# MTH535A: An Introduction To Bayesian Analysis

## Course Description

In this course, the students will be introduced to the Bayesian approach to statistics. We will start with some preliminary concepts about probability theory, and then we will gradually move towards data analysis. Students will learn the main philosophical difference between the commonly-taught Frequentist approach and the Bayesian paradigm. They will see some benefits of using a Bayesian approach, in terms of better uncertainty quantification and obtaining results that are more intuitive and more interpretable.

## Course Content

• Basics of Bayesian paradigm, with some examples
• A brief review of probability theory
• Bayes’ theorem and its implications, some examples
• Introduction to Bayesian inference
• Summarizing a posterior
• Conjugate priors
• Objective Bayes
• Bayesian computing: deterministic methods
• Markov chain Monte Carlo
• Diagnosing and improving convergence
• Bayesian linear models
• Bayesian Model comparisons
• Hierarchical models
• Case study demonstration
• Frequentist properties of Bayesian methods, decision theory

Course Materials

Lecture notes/slides will be provided. Additionally, students can read the following books:

1. Bayesian Statistical Methods by Brian J. Reich, Sujit K. Ghosh. Published in 2019, by Chapman and Hall/CRC (this book will be mainly followed).
2. Bayesian Essentials with R by Jean-Michel Marin and Christian P. Robert. Published in 2014, by Springer.
3. Bayesian Data Analysis by Andrew Gelman, John Carlin, Hal Stern, David Dunson, Aki Vehtari, and Donald Rubin. Published in 2013 by Chapman and Hall/CRC. For non-commercial purposes, a free electronic copy can be downloaded from http://www.stat.columbia.edu/~gelman/book/.
4. A First Course in Bayesian Statistical Methods by Peter D. Hoff. Published in 2009, by Springer.
5. An Introduction to Bayesian Analysis by Jayanta K. Ghosh, Mohan Delampady, Tapas Samanta. Published in 2006 by Springer (printed Indian edition available).

Quiz

There will be roughly eight/nine quizzes and the best of six grades will be considered for final evaluation. Quizzes will be of the system-graded type (multiple choices with single or multiple options correct, True/False).

Final project

A final group project report will be due by April 22, 2022. The group sizes will be four or five. Tentative plan: Students have to reproduce methods of some research papers (students can choose and can discuss with me) and have to apply them to new datasets.
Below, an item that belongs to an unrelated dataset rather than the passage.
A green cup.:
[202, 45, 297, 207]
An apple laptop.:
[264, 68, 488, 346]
Final Semester Score = (30Q + 20M + 20F + 30P)/100, where Q is the Quiz average, M is the midterm grade, F is the final exam grade, and P is the final project grade (all out of 100).

Course structure

The course structure is inspired by “A Bayesian Statistics Course for Undergraduates: Bayesian Thinking, Computing, and Research” by Jingchen Hu (2020), Journal of Statistics Education, 28:3, 229-235.

Some of the course contents are influenced by the courses Applied Bayesian Analysis (MS level) taught by Brian J. Reich and Bayesian Inference and Analysis (Ph.D. level) taught by Subhasish Ghosal, at North Carolina State University, United States.

## Course Audience

Prerequisites

1. Basic probability theory
2. Some algebra and calculus
3. Basic visualisation techniques
4. Statistical computing using R/JAGS

## Outcomes of this Course

After completing this course, students will learn the concepts of the Bayesian approach, the key differences between the Bayesian and Frequentist paradigms, different types of priors, and they will have the ability to do basic data analyses.